Just as they began to move him, a figure came flying toward them out of the event horizon, turning in midair as it did. Barely a second later, the Stargate shut down.

McKay landed with an unhealthy sounding slap against the side of the gurney they were wheeling in for Sheppard.

"Oh… God!" McKay gasped, winded by his fall. Evidently then he noticed what was happening with Sheppard because he added, "No… no this can't be possible. This… Todd—"

"McKay!" Ronon tried to silence him, but it was already too late.

"What does Todd have to do with this?" Woolsey demanded, and when no one spoke, McKay having realised the error he had made in opening his mouth, the base commander added, "Someone is going to answer my questions or so help me—"

Sheppard sighed, and gathering what energy he had against the pain he spoke up.

"Todd gave me some kind of serum to stop the spread of the virus Michael injected me with." He had to stop as another wave of pain hit him. Through gritted teeth he took several deep breaths trying to banish the pain before he said, "The Gate or coming back here seems to have neutralised it. Keller, you have to synthesise i—"

He broke off as the pain became blinding, for a moment reaching right from his gut to the middle of his brain. Every one of his muscles clenched against the fire flowing through him, much worse than before, but he refused to give in to it, growling to push it away he forced out the rest of the words, "…And fast! God! And someone needs to get… to New Athos… to check on Teyla."

"Teyla?" Woolsey frowned, lost in the confusion of Sheppard's words.

Ronon however frowned at him as though he had just suggested the most terrible thing in the world.

"I just wanna be sure," Sheppard gasped, throwing back his head.

"Maybe if we were to contact Todd, here I mean. Contact our Todd," McKay suggested, looking as though climbing to his feet was more difficult than scaling Everest.

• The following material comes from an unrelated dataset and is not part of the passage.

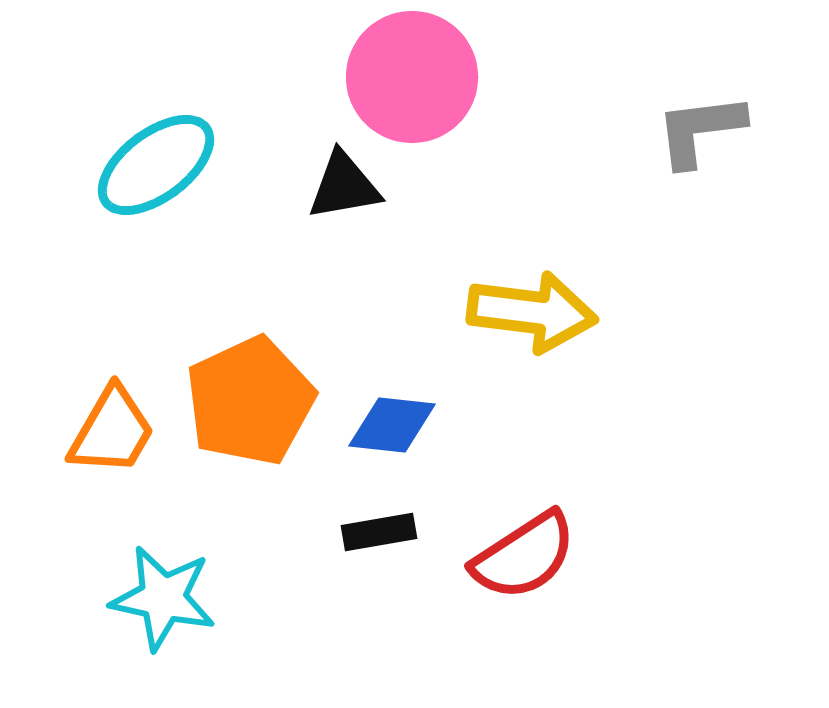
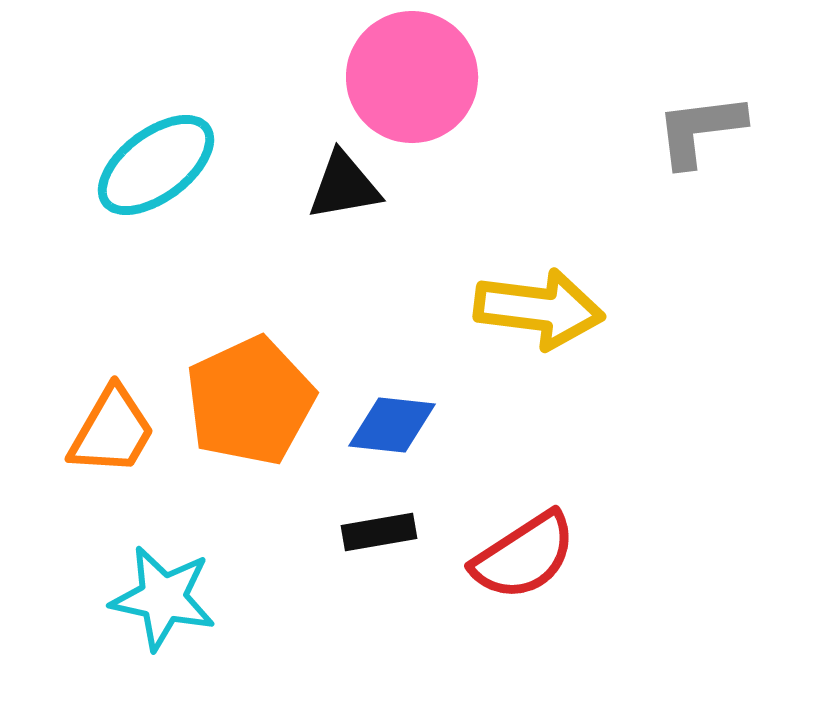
yellow arrow: moved 7 px right, 3 px up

"Why?" Ronon growled, and Sheppard knew it was unlikely that Ronon would readily agree to trust the Wraith commander more than was necessary.

"Well it stands to reason that if the Todd there knew about this kind of thing, our Todd woul—"

"No it doesn't!" Ronon snapped. "We have no reason to believe that the two of them are even remotely alike. Besides—"

"Ronon, please," McKay yelped, and gestured toward Sheppard. "We already know he's been working on finding a way to counter the Hoffan Protein, why not this?"

"What is this exactly?" Woolsey asked, but Sheppard and the others ignored him completely.

"Jennifer," Sheppard gasped, reaching for her hand and gripping it tightly. "If you can't…. if you… if…"

Keller shook her head. "I'll find a way, John," she promised him.

"And in the meantime," McKay said firmly, uncharacteristically staring Ronon down. "We contact Todd, just… to put out some feelers. See if he migh—"

"Mister Woolsey… Colonel," Amelia interrupted softly, "We've received a coded subspace message. It came via the relay station on M5G-227."

Sheppard exchanged a worried frown, first with Amelia, and then with McKay and Ronon.

"From… Todd?" he asked, shivering a little at the horrible sense of coincidence.

"Yes," Amelia answered nodding, "from Todd. He wants to meet with you, Colonel."